Badeni was born in Surochów, Galicia, a Polish area of the Empire. He was a Polish aristocrat and had been the Governor of Galicia. He was devoted to the Empire and the Emperor, but had some liberal and anti-clerical ideas.
He came to power in Austria after the failure of a democratic coalition ministry. He succeeded in implementing a form of the idea of universal suffrage (for men) but made it palatable to the ruling interests of the Empire.
However, his "ordinance of April 5, 1897" would prove to be an astonishing failure. The ordinance declared "that Czech and German should be the languages of the 'inner service' throughout Bohemia." This meant that civil servants in the province of Bohemia would have to know both Czech and German, since government business would be conducted in both languages for internal Bohemian affairs. Germans in Bohemia were outraged since this effectively excluded them from government jobs; Czechs learned German in school, but Germans had been forbidden from learning "provincial languages" in school by the diet.

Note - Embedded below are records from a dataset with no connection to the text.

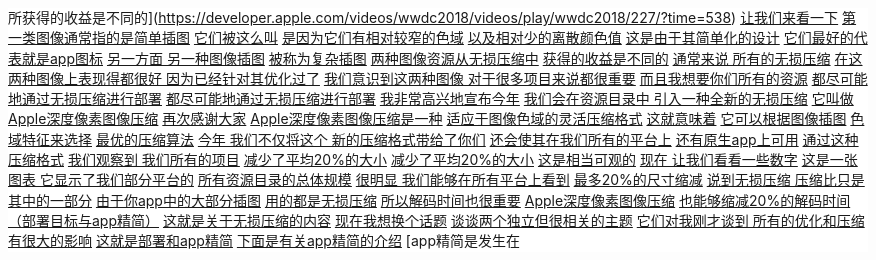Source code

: 所获得的收益是不同的](https://developer.apple.com/videos/wwdc2018/videos/play/wwdc2018/227/?time=538) [让我们来看一下](https://developer.apple.com/videos/wwdc2018/videos/play/wwdc2018/227/?time=544) [第一类图像通常指的是简单插图](https://developer.apple.com/videos/wwdc2018/videos/play/wwdc2018/227/?time=548) [它们被这么叫](https://developer.apple.com/videos/wwdc2018/videos/play/wwdc2018/227/?time=553) [是因为它们有相对较窄的色域](https://developer.apple.com/videos/wwdc2018/videos/play/wwdc2018/227/?time=556) [以及相对少的离散颜色值](https://developer.apple.com/videos/wwdc2018/videos/play/wwdc2018/227/?time=559) [这是由于其简单化的设计](https://developer.apple.com/videos/wwdc2018/videos/play/wwdc2018/227/?time=563) [它们最好的代表就是app图标](https://developer.apple.com/videos/wwdc2018/videos/play/wwdc2018/227/?time=566) [另一方面 另一种图像插图](https://developer.apple.com/videos/wwdc2018/videos/play/wwdc2018/227/?time=571) [被称为复杂插图](https://developer.apple.com/videos/wwdc2018/videos/play/wwdc2018/227/?time=574) [两种图像资源从无损压缩中](https://developer.apple.com/videos/wwdc2018/videos/play/wwdc2018/227/?time=577) [获得的收益是不同的](https://developer.apple.com/videos/wwdc2018/videos/play/wwdc2018/227/?time=581) [通常来说 所有的无损压缩](https://developer.apple.com/videos/wwdc2018/videos/play/wwdc2018/227/?time=583) [在这两种图像上表现得都很好
因为已经针对其优化过了](https://developer.apple.com/videos/wwdc2018/videos/play/wwdc2018/227/?time=585) [我们意识到这两种图像
对于很多项目来说都很重要](https://developer.apple.com/videos/wwdc2018/videos/play/wwdc2018/227/?time=591) [而且我想要你们所有的资源](https://developer.apple.com/videos/wwdc2018/videos/play/wwdc2018/227/?time=596) [都尽可能地通过无损压缩进行部署](https://developer.apple.com/videos/wwdc2018/videos/play/wwdc2018/227/?time=598) [都尽可能地通过无损压缩进行部署](https://developer.apple.com/videos/wwdc2018/videos/play/wwdc2018/227/?time=598) [我非常高兴地宣布今年](https://developer.apple.com/videos/wwdc2018/videos/play/wwdc2018/227/?time=603) [我们会在资源目录中
引入一种全新的无损压缩](https://developer.apple.com/videos/wwdc2018/videos/play/wwdc2018/227/?time=605) [它叫做Apple深度像素图像压缩](https://developer.apple.com/videos/wwdc2018/videos/play/wwdc2018/227/?time=611) [再次感谢大家](https://developer.apple.com/videos/wwdc2018/videos/play/wwdc2018/227/?time=622) [Apple深度像素图像压缩是一种](https://developer.apple.com/videos/wwdc2018/videos/play/wwdc2018/227/?time=624) [适应于图像色域的灵活压缩格式](https://developer.apple.com/videos/wwdc2018/videos/play/wwdc2018/227/?time=629) [这就意味着](https://developer.apple.com/videos/wwdc2018/videos/play/wwdc2018/227/?time=632) [它可以根据图像插图](https://developer.apple.com/videos/wwdc2018/videos/play/wwdc2018/227/?time=633) [色域特征来选择](https://developer.apple.com/videos/wwdc2018/videos/play/wwdc2018/227/?time=636) [最优的压缩算法](https://developer.apple.com/videos/wwdc2018/videos/play/wwdc2018/227/?time=638) [今年 我们不仅将这个
新的压缩格式带给了你们](https://developer.apple.com/videos/wwdc2018/videos/play/wwdc2018/227/?time=642) [还会使其在我们所有的平台上](https://developer.apple.com/videos/wwdc2018/videos/play/wwdc2018/227/?time=647) [还有原生app上可用](https://developer.apple.com/videos/wwdc2018/videos/play/wwdc2018/227/?time=650) [通过这种压缩格式](https://developer.apple.com/videos/wwdc2018/videos/play/wwdc2018/227/?time=653) [我们观察到 我们所有的项目](https://developer.apple.com/videos/wwdc2018/videos/play/wwdc2018/227/?time=654) [减少了平均20%的大小](https://developer.apple.com/videos/wwdc2018/videos/play/wwdc2018/227/?time=658) [减少了平均20%的大小](https://developer.apple.com/videos/wwdc2018/videos/play/wwdc2018/227/?time=658) [这是相当可观的](https://developer.apple.com/videos/wwdc2018/videos/play/wwdc2018/227/?time=662) [现在 让我们看看一些数字](https://developer.apple.com/videos/wwdc2018/videos/play/wwdc2018/227/?time=669) [这是一张图表
它显示了我们部分平台的](https://developer.apple.com/videos/wwdc2018/videos/play/wwdc2018/227/?time=675) [所有资源目录的总体规模](https://developer.apple.com/videos/wwdc2018/videos/play/wwdc2018/227/?time=680) [很明显 我们能够在所有平台上看到](https://developer.apple.com/videos/wwdc2018/videos/play/wwdc2018/227/?time=684) [最多20%的尺寸缩减](https://developer.apple.com/videos/wwdc2018/videos/play/wwdc2018/227/?time=686) [说到无损压缩
压缩比只是其中的一部分](https://developer.apple.com/videos/wwdc2018/videos/play/wwdc2018/227/?time=695) [由于你app中的大部分插图](https://developer.apple.com/videos/wwdc2018/videos/play/wwdc2018/227/?time=701) [用的都是无损压缩](https://developer.apple.com/videos/wwdc2018/videos/play/wwdc2018/227/?time=703) [所以解码时间也很重要](https://developer.apple.com/videos/wwdc2018/videos/play/wwdc2018/227/?time=707) [Apple深度像素图像压缩](https://developer.apple.com/videos/wwdc2018/videos/play/wwdc2018/227/?time=710) [也能够缩减20%的解码时间](https://developer.apple.com/videos/wwdc2018/videos/play/wwdc2018/227/?time=713) [（部署目标与app精简）](https://developer.apple.com/videos/wwdc2018/videos/play/wwdc2018/227/?time=721) [这就是关于无损压缩的内容](https://developer.apple.com/videos/wwdc2018/videos/play/wwdc2018/227/?time=722) [现在我想换个话题](https://developer.apple.com/videos/wwdc2018/videos/play/wwdc2018/227/?time=725) [谈谈两个独立但很相关的主题](https://developer.apple.com/videos/wwdc2018/videos/play/wwdc2018/227/?time=727) [它们对我刚才谈到
所有的优化和压缩](https://developer.apple.com/videos/wwdc2018/videos/play/wwdc2018/227/?time=733) [有很大的影响](https://developer.apple.com/videos/wwdc2018/videos/play/wwdc2018/227/?time=736) [这就是部署和app精简](https://developer.apple.com/videos/wwdc2018/videos/play/wwdc2018/227/?time=739) [下面是有关app精简的介绍](https://developer.apple.com/videos/wwdc2018/videos/play/wwdc2018/227/?time=745) [app精简是发生在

Late 19th century Germans in Austria-Hungary, a general rule, wanted the Empire to maintain its essentially German character, so they resisted the demands of the other nationalities for recognition of their languages. The oridinance was seen as the "last straw" in a series of concessions by Germans. Badeni was not prepared for the level of animosity the Germans of Bohemia and the rest of the Empire directed at him as a result of the ordinance.
The fringe German Nationalist Party, headed by Schönerer, hoping to destabilize the Empire and join the German lands of Austria to the new German Empire disrupted parliamentary proceedings and instigated violent protests. Although most Germans of Austria had no sympathy for the Nationalist Party's cause, they participated in street protests across the Austro-Hungarian Empire, hoping to have the ordinance repealed.
Franz Joseph, frightened by the mass agitation of some of the most imporant segments of society dismissed Badeni in November 1897.
Some authors feel that Badeni was not used to the political dynamics of the more industrialized western portion of the Empire; he was used to the largely illiterat peasants of Galicia. That is one possible explanation for his extraordinary political blunder.